-- İşlenecek veriler --
■ ■ ■ ■ ■ ■ ■

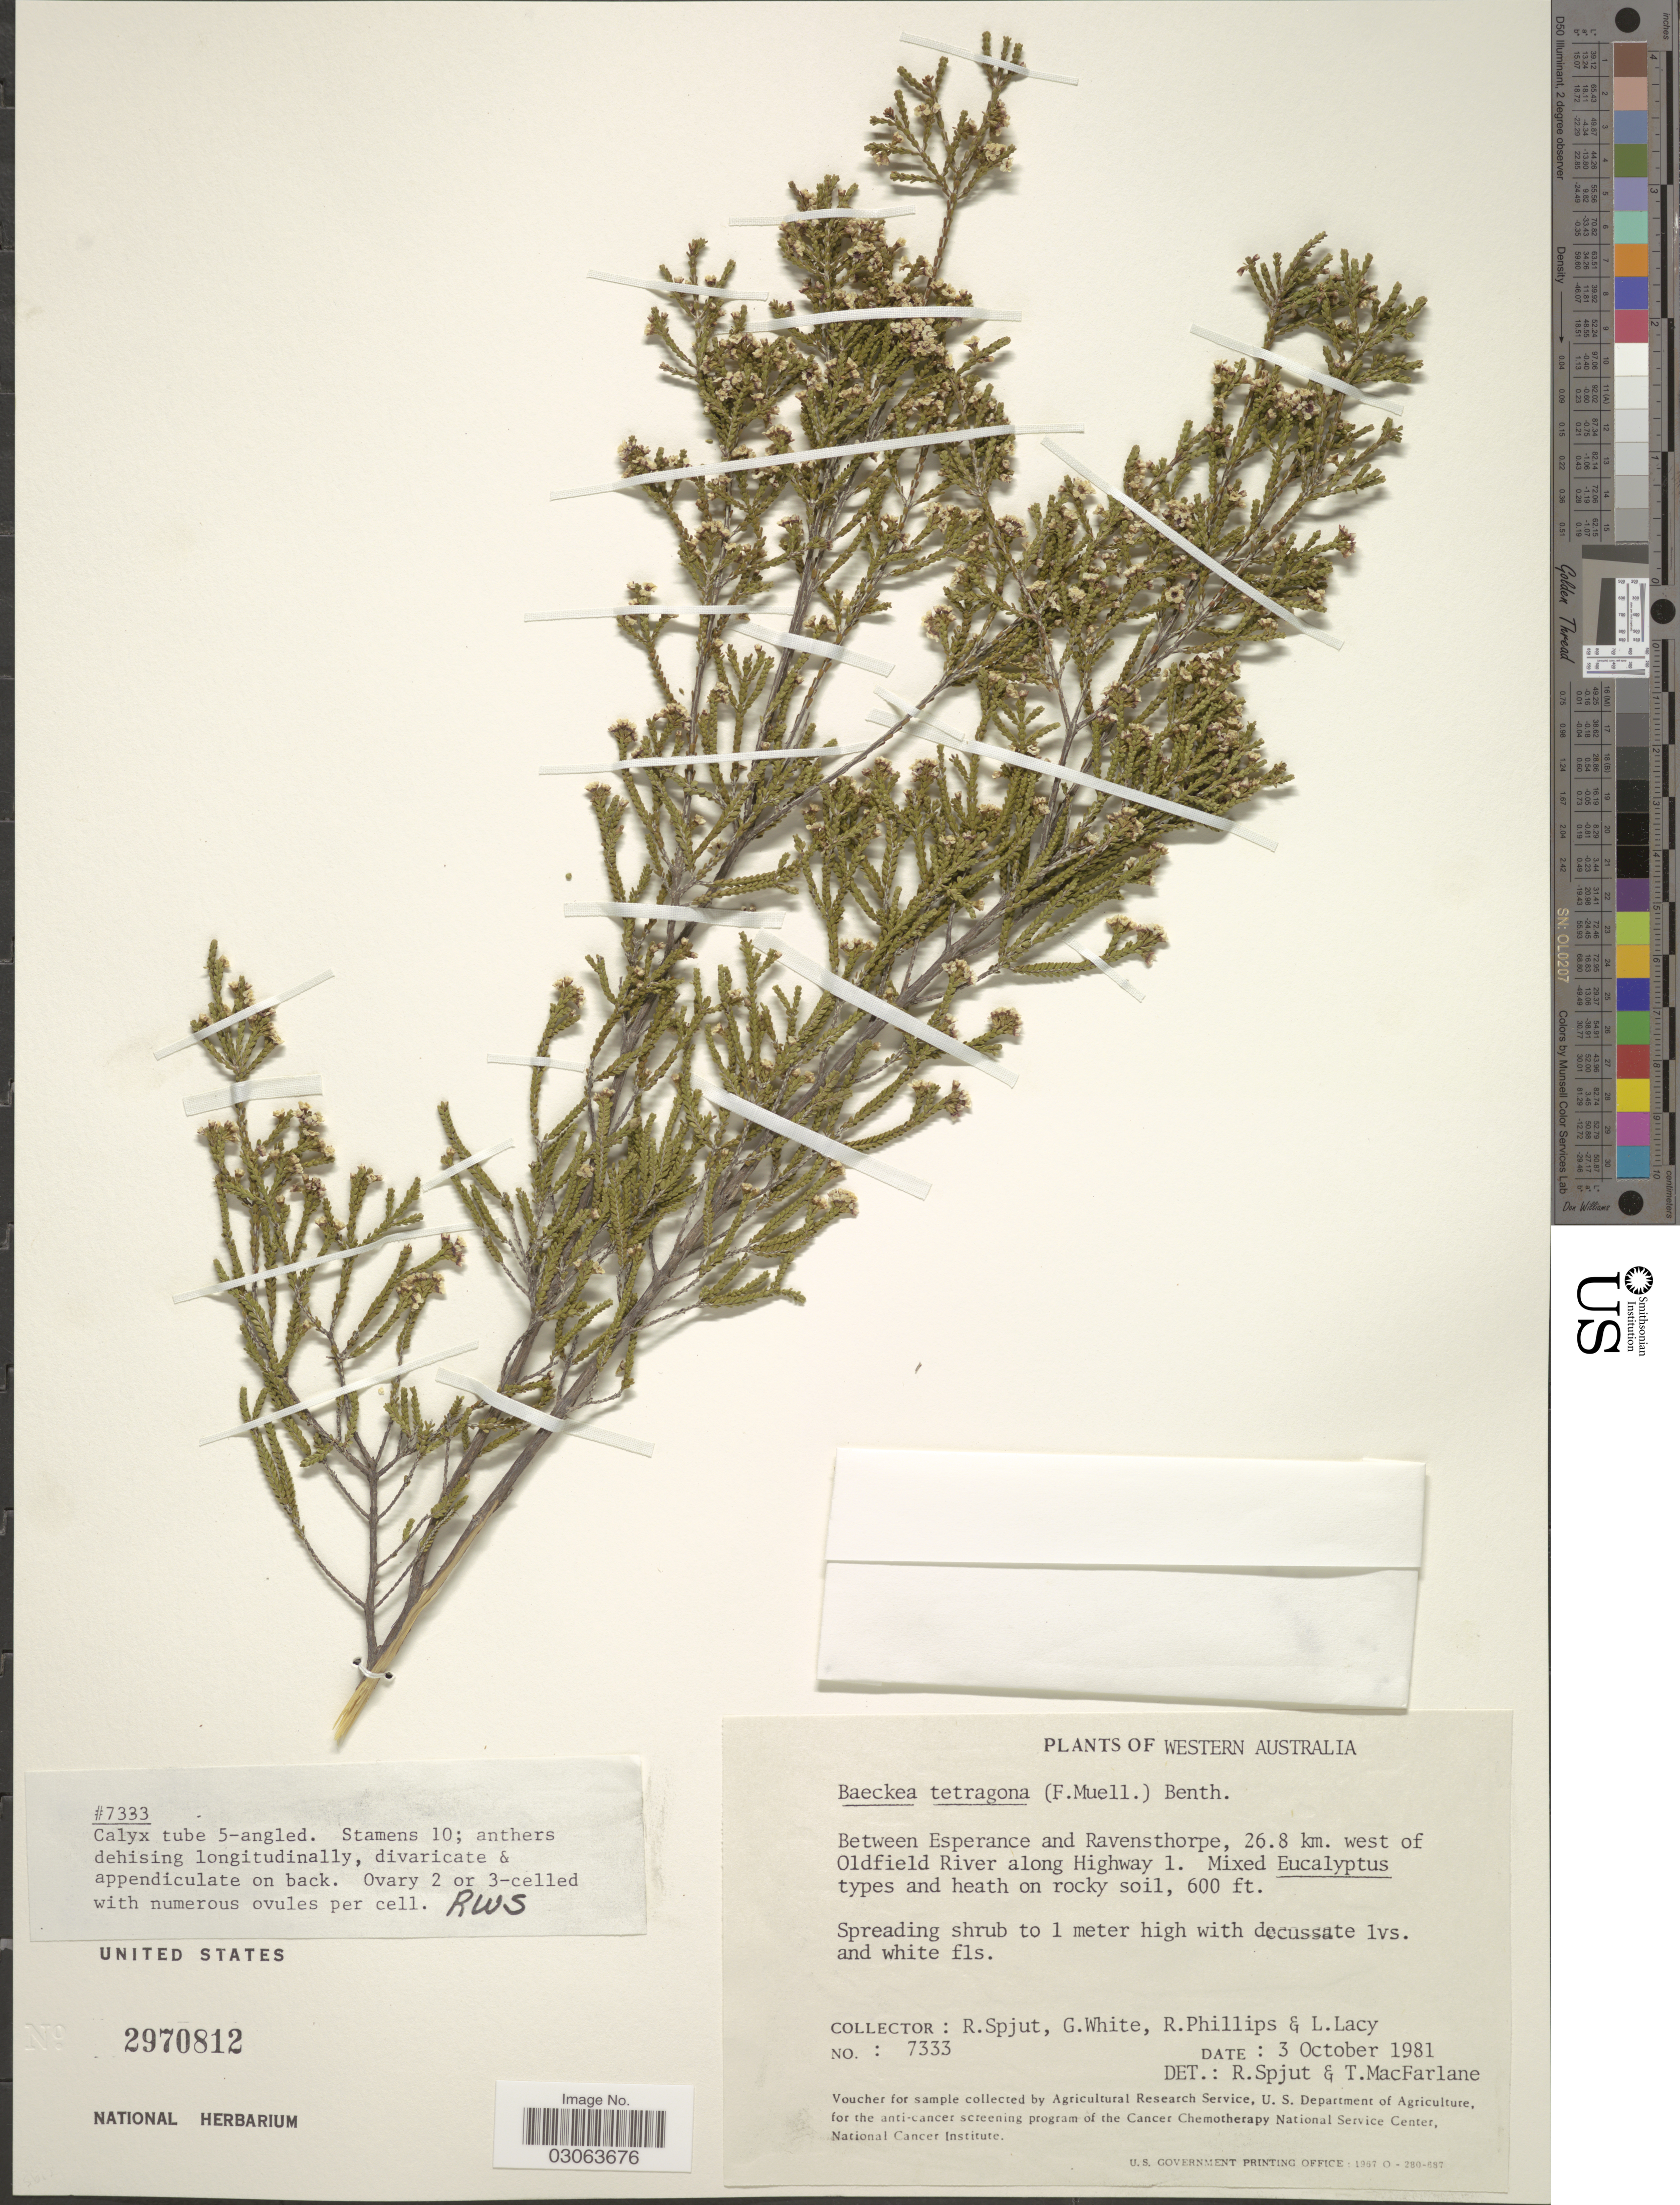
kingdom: Plantae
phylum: Tracheophyta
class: Magnoliopsida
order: Myrtales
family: Myrtaceae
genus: Astus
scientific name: Astus tetragonus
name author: (F. Muell. ex Benth.) Trudgen & Rye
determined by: Trudgen, M. E.; Rye, B. L.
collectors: R. Spjut, G. White, R. Phillips & L. Lacy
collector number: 7333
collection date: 1981-10-03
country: Australia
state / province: Western Australia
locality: Between Esperance and Ravensthorpe, 26.8 km. west of Oldfield River along Highway 1.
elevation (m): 183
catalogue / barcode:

■ ■ ■ ■ ■ ■ ■

-- Alıştırmanın amacı --
"class: Magnoliopsida" içeren satırdan başlayıp kayıtların sonuna kadar uzanan satırları yeniden yazın ve bunlarda "locality" ifadesini "site" olarak adlandırın. Geri kalan her şeyi değiştirmeden bırakın.

-- Yazılı yanıt --
class: Magnoliopsida
order: Myrtales
family: Myrtaceae
genus: Astus
scientific name: Astus tetragonus
name author: (F. Muell. ex Benth.) Trudgen & Rye
determined by: Trudgen, M. E.; Rye, B. L.
collectors: R. Spjut, G. White, R. Phillips & L. Lacy
collector number: 7333
collection date: 1981-10-03
country: Australia
state / province: Western Australia
site: Between Esperance and Ravensthorpe, 26.8 km. west of Oldfield River along Highway 1.
elevation (m): 183
catalogue / barcode:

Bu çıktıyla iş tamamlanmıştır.